IN OTHER WORDS: “We’re pursuing wrongdoing and fraud in the mortgage industry through the Department of Housing and Urban Development, the Department of Justice, the Federal Trade Commission, and other agencies. In other words, if you’ve been cheating somebody we’re going to find you and hold you to account.”

IN NO WORDS:

Q: Sir, what about the hedge funds and banks that are overexposed on the sub-prime market? That’s a bigger problem. Have you got a plan?

THE PRESIDENT: Thank you.


In the afternoon, he announced that Tony Insert-Snow-Related-Pun-Here is retiring and will be replaced by Dana Peroxide. I speak for bloggers everywhere when I say, Thank you, George. Perino, he claimed, “is a smart, capable person who is able to spell out the issues of the day in a way that people listening on TV can understand. She can handle you all.”

And vice versa.



IN NO WORDS:

Q: How do you feel about losing everybody?

THE PRESIDENT: Thank you all.


Finally, there was a Labor Day message, which noted that “Our country’s economy is built on the hard work and ingenuity of the American people” and said that “On Labor Day, we honor the hard work and dedication of the men and women of our workforce.”

Maybe it was in anticipation of Labor Day, but in the interviews I’ve cited here, he used the phrase “hard work” quite often. So what is hard work?
“we have to be in a position to work collaboratively and bilaterally to convince countries that in order to be a part of the international world, you have to honor contract, and one contract is you don’t steal somebody else’s intellectual property. That’s hard work.”

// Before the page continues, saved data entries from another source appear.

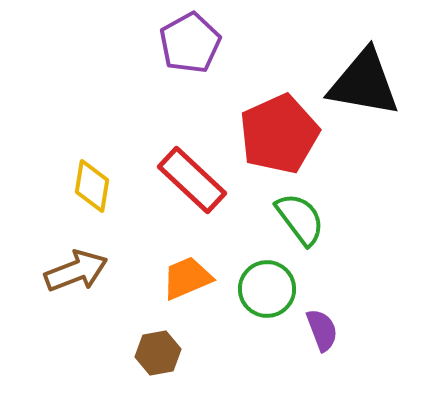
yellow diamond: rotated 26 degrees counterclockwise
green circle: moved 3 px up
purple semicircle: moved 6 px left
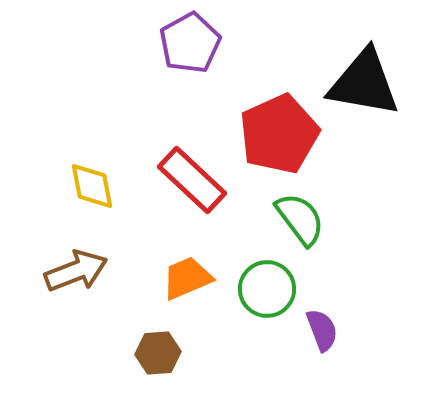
yellow diamond: rotated 20 degrees counterclockwise
brown hexagon: rotated 6 degrees clockwise
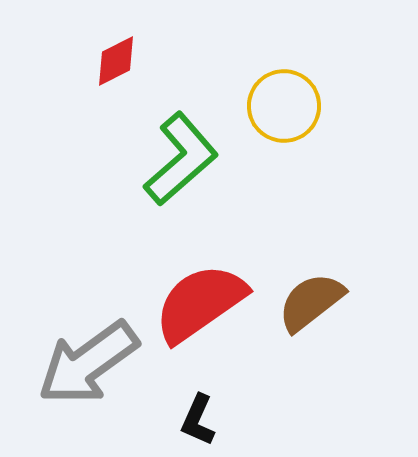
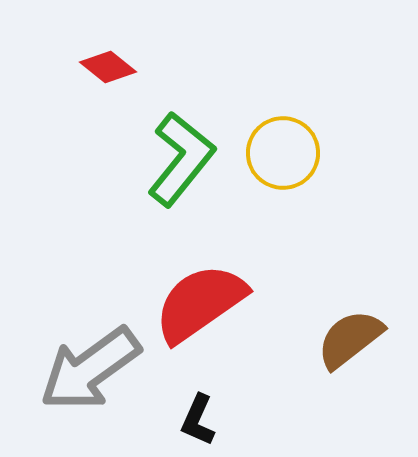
red diamond: moved 8 px left, 6 px down; rotated 66 degrees clockwise
yellow circle: moved 1 px left, 47 px down
green L-shape: rotated 10 degrees counterclockwise
brown semicircle: moved 39 px right, 37 px down
gray arrow: moved 2 px right, 6 px down
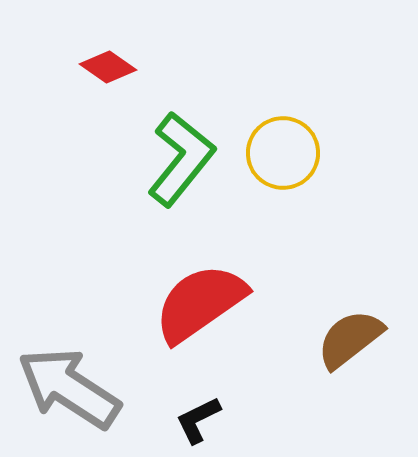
red diamond: rotated 4 degrees counterclockwise
gray arrow: moved 21 px left, 19 px down; rotated 69 degrees clockwise
black L-shape: rotated 40 degrees clockwise
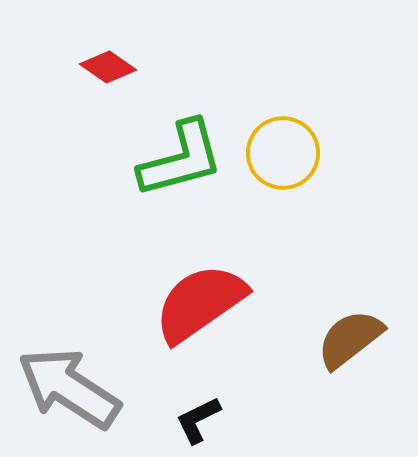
green L-shape: rotated 36 degrees clockwise
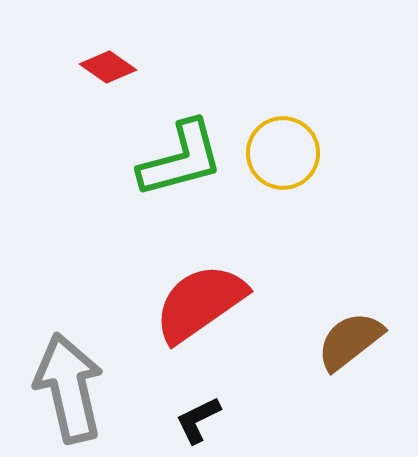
brown semicircle: moved 2 px down
gray arrow: rotated 44 degrees clockwise
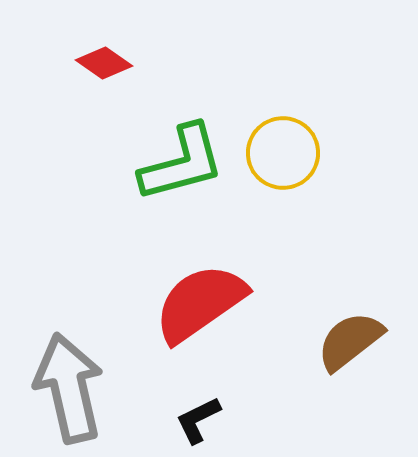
red diamond: moved 4 px left, 4 px up
green L-shape: moved 1 px right, 4 px down
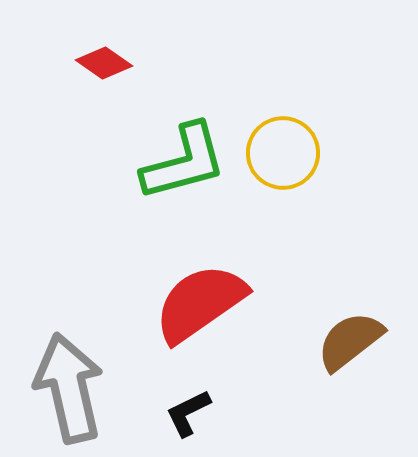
green L-shape: moved 2 px right, 1 px up
black L-shape: moved 10 px left, 7 px up
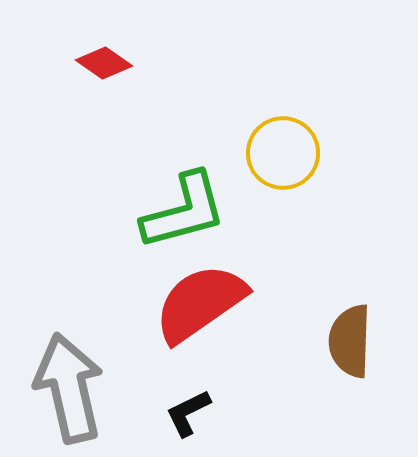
green L-shape: moved 49 px down
brown semicircle: rotated 50 degrees counterclockwise
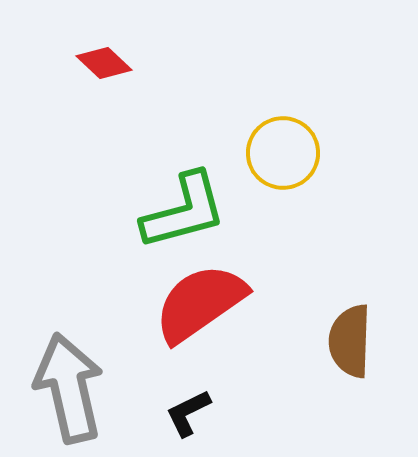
red diamond: rotated 8 degrees clockwise
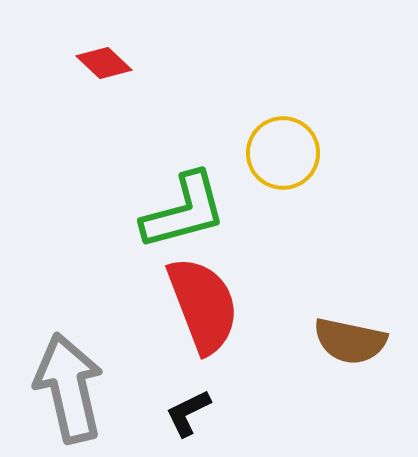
red semicircle: moved 3 px right, 2 px down; rotated 104 degrees clockwise
brown semicircle: rotated 80 degrees counterclockwise
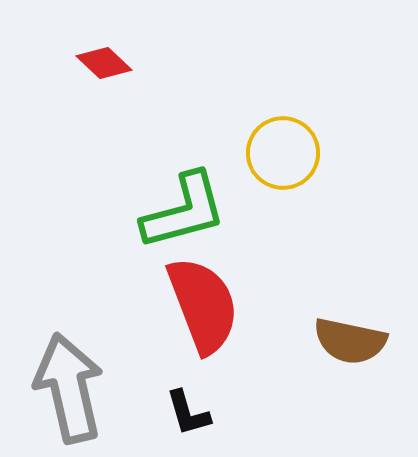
black L-shape: rotated 80 degrees counterclockwise
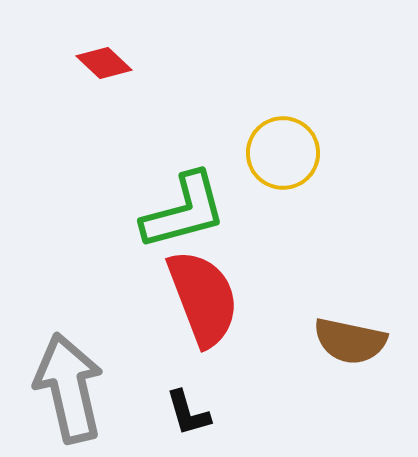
red semicircle: moved 7 px up
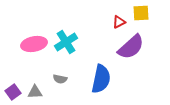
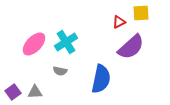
pink ellipse: rotated 35 degrees counterclockwise
gray semicircle: moved 8 px up
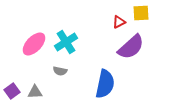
blue semicircle: moved 4 px right, 5 px down
purple square: moved 1 px left, 1 px up
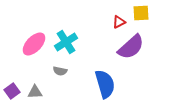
blue semicircle: rotated 28 degrees counterclockwise
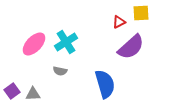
gray triangle: moved 2 px left, 2 px down
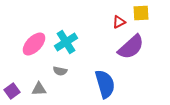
gray triangle: moved 6 px right, 5 px up
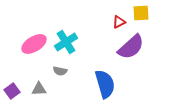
pink ellipse: rotated 15 degrees clockwise
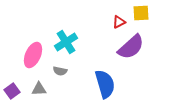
pink ellipse: moved 1 px left, 11 px down; rotated 35 degrees counterclockwise
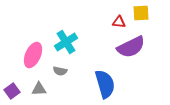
red triangle: rotated 32 degrees clockwise
purple semicircle: rotated 16 degrees clockwise
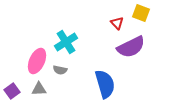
yellow square: rotated 24 degrees clockwise
red triangle: moved 2 px left, 1 px down; rotated 40 degrees clockwise
pink ellipse: moved 4 px right, 6 px down
gray semicircle: moved 1 px up
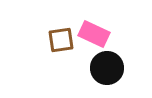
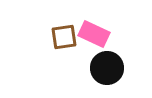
brown square: moved 3 px right, 3 px up
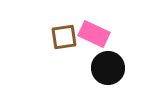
black circle: moved 1 px right
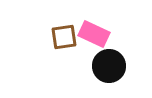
black circle: moved 1 px right, 2 px up
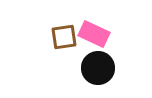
black circle: moved 11 px left, 2 px down
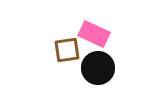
brown square: moved 3 px right, 13 px down
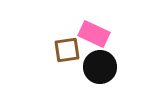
black circle: moved 2 px right, 1 px up
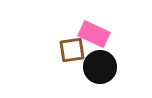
brown square: moved 5 px right
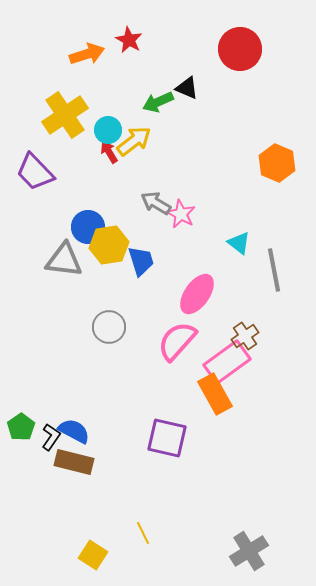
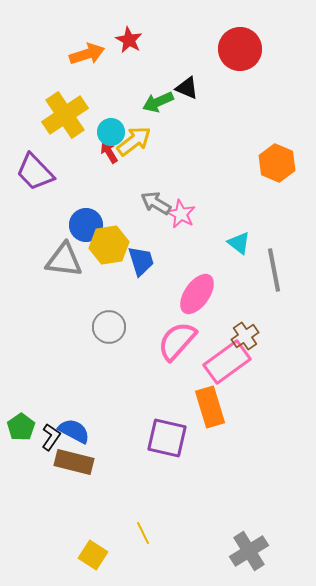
cyan circle: moved 3 px right, 2 px down
blue circle: moved 2 px left, 2 px up
orange rectangle: moved 5 px left, 13 px down; rotated 12 degrees clockwise
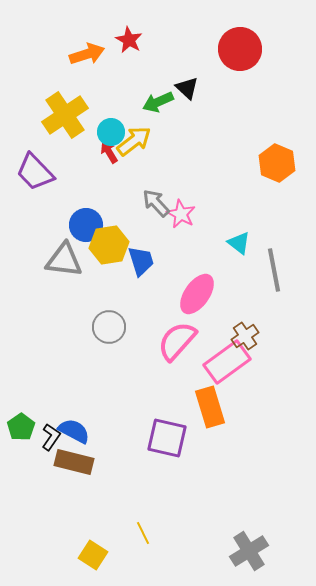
black triangle: rotated 20 degrees clockwise
gray arrow: rotated 16 degrees clockwise
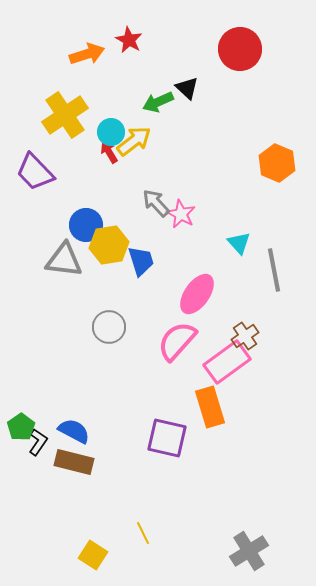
cyan triangle: rotated 10 degrees clockwise
black L-shape: moved 13 px left, 5 px down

“One of the things that this administration has done in working with our friends is to work hard to explain to people the beneficial nature of trading together.”

“I have worked hard to develop bilateral relations in such a way that we can achieve strategic objectives.”

“we need to do the hard work necessary so we can have peace in the long term for children growing up both in the United States and Australia.”

“And I will end up dealing with whomever and work hard to make sure that the Australian and U.S. relationship is good”

“And this administration has worked hard to be in a position to convince others to work together to solve problems.”